Craneware (CRW.L), a healthcare financial performance solutions leader, initially saw its shares open higher today following the release of its FY26 interim results, but the stock has since reversed course, currently trading down approximately 1.9%.
The dip comes despite the company reporting double-digit growth in adjusted EBITDA and EPS, along with a confident outlook fueled by accelerated innovation.
The company announced revenue of $105.7 million for the first half of FY26, a 6% increase compared to $100.0 million in H1 FY25. Adjusted EBITDA rose by 10% to $33.4 million, up from $30.3 million, while adjusted profit before tax climbed 14% to $23.5 million. Adjusted basic EPS also saw a healthy increase of 16%, reaching 58.7 cents compared to 50.6 cents in the prior year.
Craneware's Annual Recurring Revenue (ARR) reached $184.2 million, a 4% increase year-over-year. The company's balance sheet remains strong, with total cash and cash equivalents at $71.2 million, and total bank debt significantly reduced by 26% to $23.4 million. An interim dividend of 15.0 pence per share was declared, an 11% increase from the previous year.

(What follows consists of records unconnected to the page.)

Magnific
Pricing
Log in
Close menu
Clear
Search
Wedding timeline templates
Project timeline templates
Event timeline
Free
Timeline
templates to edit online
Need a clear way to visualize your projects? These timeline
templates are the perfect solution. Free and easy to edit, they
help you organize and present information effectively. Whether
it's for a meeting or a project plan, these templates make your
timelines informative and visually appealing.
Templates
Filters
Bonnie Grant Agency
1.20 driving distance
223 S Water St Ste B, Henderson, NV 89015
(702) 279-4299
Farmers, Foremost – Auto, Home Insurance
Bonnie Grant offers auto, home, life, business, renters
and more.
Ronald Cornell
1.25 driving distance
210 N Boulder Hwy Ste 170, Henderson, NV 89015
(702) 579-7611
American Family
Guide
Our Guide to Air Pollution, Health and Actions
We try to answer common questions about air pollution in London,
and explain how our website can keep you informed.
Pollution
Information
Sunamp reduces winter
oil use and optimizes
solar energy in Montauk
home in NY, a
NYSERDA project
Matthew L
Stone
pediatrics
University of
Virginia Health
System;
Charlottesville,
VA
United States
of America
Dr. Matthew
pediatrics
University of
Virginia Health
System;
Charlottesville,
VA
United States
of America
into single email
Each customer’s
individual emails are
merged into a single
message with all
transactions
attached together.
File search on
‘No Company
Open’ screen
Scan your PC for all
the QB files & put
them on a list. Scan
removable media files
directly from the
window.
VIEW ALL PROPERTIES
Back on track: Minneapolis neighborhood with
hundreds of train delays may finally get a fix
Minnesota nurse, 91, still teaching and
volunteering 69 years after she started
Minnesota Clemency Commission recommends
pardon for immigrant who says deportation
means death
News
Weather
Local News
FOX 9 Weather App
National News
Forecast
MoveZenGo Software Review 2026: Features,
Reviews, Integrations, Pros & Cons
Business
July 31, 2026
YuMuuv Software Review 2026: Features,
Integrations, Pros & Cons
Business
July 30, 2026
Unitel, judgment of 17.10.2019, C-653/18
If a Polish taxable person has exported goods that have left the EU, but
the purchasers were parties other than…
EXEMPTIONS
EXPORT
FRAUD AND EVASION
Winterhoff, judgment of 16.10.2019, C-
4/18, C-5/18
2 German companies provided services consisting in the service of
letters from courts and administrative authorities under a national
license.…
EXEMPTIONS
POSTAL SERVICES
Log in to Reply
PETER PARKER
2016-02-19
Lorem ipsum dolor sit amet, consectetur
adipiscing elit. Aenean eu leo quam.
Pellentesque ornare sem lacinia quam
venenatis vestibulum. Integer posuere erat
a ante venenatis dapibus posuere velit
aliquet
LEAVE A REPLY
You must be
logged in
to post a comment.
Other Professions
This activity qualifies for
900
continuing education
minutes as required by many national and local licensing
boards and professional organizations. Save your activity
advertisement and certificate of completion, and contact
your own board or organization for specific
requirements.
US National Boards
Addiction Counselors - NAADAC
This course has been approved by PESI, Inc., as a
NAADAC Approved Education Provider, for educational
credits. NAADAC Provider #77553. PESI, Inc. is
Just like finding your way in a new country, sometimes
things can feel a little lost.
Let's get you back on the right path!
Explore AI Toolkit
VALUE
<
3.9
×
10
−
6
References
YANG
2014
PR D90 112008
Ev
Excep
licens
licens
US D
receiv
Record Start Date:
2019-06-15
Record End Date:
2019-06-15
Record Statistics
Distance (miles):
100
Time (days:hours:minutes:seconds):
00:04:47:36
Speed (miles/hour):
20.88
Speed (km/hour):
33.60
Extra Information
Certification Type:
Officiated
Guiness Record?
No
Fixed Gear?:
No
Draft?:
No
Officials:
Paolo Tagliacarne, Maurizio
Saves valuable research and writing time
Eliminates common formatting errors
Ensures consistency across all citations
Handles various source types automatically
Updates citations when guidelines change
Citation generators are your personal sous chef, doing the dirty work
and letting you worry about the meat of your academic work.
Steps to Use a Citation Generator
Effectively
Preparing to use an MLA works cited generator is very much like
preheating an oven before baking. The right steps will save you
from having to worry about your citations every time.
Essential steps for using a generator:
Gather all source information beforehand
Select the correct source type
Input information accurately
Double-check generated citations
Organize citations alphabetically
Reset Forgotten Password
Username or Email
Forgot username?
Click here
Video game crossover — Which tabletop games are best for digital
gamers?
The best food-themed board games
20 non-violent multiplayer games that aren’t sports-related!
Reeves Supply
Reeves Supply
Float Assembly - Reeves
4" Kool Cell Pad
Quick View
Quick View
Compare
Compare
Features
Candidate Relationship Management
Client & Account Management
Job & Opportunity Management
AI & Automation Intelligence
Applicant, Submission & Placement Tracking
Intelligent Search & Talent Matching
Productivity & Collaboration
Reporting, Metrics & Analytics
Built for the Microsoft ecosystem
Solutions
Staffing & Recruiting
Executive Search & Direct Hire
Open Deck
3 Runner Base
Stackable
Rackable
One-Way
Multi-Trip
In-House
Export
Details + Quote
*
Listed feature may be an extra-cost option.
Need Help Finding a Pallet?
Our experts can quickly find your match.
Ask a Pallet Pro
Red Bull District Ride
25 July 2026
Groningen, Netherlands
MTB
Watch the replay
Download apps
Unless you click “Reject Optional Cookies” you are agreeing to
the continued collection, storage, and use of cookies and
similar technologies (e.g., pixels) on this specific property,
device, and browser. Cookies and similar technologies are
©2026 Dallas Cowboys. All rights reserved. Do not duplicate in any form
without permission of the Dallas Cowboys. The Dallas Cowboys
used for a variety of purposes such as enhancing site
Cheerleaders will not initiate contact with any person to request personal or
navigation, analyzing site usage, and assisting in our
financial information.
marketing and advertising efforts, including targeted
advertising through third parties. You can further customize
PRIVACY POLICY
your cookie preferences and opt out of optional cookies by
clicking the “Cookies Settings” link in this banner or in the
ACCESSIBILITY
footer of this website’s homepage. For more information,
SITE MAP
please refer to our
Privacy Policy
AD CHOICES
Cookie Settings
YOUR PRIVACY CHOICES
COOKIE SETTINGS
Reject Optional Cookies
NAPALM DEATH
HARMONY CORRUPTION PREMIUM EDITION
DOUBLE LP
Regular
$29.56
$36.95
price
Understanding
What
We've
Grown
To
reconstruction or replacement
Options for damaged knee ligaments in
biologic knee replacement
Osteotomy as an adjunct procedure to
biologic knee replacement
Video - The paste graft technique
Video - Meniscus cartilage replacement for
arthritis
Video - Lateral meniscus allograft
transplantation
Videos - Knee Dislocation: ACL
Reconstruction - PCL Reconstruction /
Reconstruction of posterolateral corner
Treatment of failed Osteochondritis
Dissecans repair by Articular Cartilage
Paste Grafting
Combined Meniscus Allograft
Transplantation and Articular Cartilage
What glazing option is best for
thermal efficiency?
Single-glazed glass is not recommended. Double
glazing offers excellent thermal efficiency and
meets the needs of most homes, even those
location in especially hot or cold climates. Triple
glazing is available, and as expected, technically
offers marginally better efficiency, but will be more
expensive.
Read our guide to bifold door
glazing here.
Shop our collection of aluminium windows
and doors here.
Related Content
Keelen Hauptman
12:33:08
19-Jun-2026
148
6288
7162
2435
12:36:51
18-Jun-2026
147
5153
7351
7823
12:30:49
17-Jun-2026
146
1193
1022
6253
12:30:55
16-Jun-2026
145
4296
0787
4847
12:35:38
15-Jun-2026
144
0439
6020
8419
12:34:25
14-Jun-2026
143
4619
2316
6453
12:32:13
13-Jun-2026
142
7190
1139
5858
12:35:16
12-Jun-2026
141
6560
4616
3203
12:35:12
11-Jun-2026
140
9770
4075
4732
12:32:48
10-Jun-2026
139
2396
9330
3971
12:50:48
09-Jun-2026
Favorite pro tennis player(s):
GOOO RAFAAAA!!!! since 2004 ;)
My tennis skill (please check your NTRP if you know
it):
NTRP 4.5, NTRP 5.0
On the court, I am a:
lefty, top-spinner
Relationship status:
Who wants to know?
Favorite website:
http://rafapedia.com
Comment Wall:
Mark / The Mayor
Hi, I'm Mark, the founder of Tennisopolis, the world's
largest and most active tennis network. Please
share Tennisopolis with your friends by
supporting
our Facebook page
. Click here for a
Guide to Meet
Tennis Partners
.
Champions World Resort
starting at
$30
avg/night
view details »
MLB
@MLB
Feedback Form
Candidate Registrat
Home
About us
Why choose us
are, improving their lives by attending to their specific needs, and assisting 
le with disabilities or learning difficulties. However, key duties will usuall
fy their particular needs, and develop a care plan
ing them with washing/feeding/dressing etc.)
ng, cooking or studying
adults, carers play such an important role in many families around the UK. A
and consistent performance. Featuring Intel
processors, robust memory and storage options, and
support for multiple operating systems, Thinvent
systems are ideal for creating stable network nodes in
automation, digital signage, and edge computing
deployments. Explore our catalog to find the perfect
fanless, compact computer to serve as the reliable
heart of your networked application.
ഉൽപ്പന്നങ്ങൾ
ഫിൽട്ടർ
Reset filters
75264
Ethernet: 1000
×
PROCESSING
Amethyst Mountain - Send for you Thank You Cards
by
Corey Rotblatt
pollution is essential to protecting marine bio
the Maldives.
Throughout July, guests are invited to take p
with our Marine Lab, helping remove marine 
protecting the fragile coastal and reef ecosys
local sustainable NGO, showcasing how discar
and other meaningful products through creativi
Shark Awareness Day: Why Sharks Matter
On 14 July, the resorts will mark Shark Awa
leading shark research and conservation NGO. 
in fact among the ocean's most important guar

Key Drivers of Craneware's Performance:
- New Customer Acquisition: Sales to new customers increased significantly, representing 12% of total sales in H1 FY26, compared to just 2% in the prior year. This reflects a higher competitive “take-out” rate and provides future expansion opportunities.
- Cross-Selling Success: Craneware continues to expand within existing hospital systems, evidenced by a healthy Net Revenue Retention (NRR) rate of 103% on a 12-month rolling basis.
- Innovation through AI: Investments in data and a partnership with Microsoft are driving accelerated innovation, with new Trisus® functionality set to launch in the second half of the year.
The company's strong cash position and reduced debt have enabled the board to announce a share buyback program of $25 million, further details of which will be released in due course. This move signals confidence in Craneware's financial health and future prospects, but the markets may be indicating that the buyback needs to be executed.
CEO Keith Neilson commented, “High levels of expansion sales, healthy NRR and an increasing 340B Shelter opportunity underpin our confidence in a positive second half performance… These unique strengths underpin future revenue growth acceleration and sustainable, long-term value generation.”